I'm not advising anybody what to do, but the argument is that you'll be able to find good investments for a heavily discounted price if there's some real economic panic and everything crashes for a while.

The inflation loss you take from holding cash for a bit might be more than offset if/when the economy recovers and you've got something at a steep discount.


Not going to claim I have any great knowledge on this at all, but I stuck a chunk of cash into a moderately low risk ETF 6 month ago. It's gone down relative to the cash that is still in the account.


There are different types of inflation. When inflation is due to ongoing currency debasement you might see all things rising in price (goods and asset prices). This is not what’s going now. We are in a tightening cycle. Cash is appreciating in value relative to speculative assets


They don't.

They said buy a business, and/or stocks at the right time.


i can weather a little inflation if it means i have a pile of cash to buy with both hands at the right time.


Watch some Charlie Monger videos. For the people I see talk he and Ray Dalio do some of the best investment talks I feel.

One here from Monger, dont sweat the link bait headline: https://www.youtube.com/watch?v=v5UCmsXpngA


Munger.


I think it's very important to understand the root causes of the changes in the economy, and have a good model to use in predicting the future and planning your course of action.

There are a number of factors in play currently that go beyond the normal boom/bust business cycle.


Inflation is high. Your money is worth substantially less every month in this economy. I personally had a fair amount of cash lying around, so I am doing as many major home improvements as possible.


Every recession is different. In this one, value stocks haven't been hit as hard as growth stocks, especially speculative growth tech stocks.


If you are sure about the recession and expect the stock market to crash, you could short it.

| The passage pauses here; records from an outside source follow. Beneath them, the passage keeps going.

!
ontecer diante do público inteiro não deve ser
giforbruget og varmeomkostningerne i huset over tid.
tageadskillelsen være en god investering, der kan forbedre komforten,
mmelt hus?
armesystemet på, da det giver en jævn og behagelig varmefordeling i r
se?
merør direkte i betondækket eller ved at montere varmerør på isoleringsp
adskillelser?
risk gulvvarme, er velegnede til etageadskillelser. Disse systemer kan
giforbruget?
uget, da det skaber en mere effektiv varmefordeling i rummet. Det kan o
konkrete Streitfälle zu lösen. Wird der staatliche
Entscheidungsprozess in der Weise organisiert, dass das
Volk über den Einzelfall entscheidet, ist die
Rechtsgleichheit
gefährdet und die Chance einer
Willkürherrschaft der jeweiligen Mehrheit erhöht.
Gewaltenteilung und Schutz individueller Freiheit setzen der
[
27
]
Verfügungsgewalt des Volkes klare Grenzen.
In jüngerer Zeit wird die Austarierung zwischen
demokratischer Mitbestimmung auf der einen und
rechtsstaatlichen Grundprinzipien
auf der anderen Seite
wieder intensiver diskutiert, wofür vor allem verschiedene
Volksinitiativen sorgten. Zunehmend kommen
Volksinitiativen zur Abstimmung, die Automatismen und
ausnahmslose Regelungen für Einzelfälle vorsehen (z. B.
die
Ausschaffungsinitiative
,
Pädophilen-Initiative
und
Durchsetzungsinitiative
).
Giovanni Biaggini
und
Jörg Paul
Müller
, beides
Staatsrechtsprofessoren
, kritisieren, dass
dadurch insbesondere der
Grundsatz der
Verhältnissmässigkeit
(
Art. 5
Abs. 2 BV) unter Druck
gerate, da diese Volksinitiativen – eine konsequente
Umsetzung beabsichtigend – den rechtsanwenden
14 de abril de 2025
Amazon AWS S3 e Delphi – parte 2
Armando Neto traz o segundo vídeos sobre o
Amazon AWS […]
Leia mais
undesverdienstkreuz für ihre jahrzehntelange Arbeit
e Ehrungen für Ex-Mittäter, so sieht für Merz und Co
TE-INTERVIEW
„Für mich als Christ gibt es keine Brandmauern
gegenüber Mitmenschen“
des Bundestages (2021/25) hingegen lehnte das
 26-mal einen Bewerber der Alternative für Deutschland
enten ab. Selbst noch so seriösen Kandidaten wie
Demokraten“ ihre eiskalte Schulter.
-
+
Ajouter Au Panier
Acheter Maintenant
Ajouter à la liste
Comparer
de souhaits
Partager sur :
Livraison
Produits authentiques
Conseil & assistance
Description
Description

Short it directly, or buy a short ETF, or buy put options


There are additional risks associated with shorting stocks, for example:

- When you buy a stock normally you can basically hold it indefinitely even when the price tanks. When you short a stock and it goes up, at some point your broker will have to force you to recall your position and you'll have to realize your losses

- When you buy a stock normally the maximum amount you can lose is the original investment amount. When shorting a stock, before a forced recall, in theory the downside is unlimited (and the upside is limited).

- stonks go up (in markets that are generally doing fine), so in general it's not a good idea to keep a short position on markets (unless you believe the country in question is trending towards destruction). A recession may come but stocks don't necessarily have to reflect the actual economic conditions in the short term.

In general, I'd say use it sparingly. Probably not a sound "investing strategy" but more of a short to mid term speculation tool, or a tool for hedging long positions.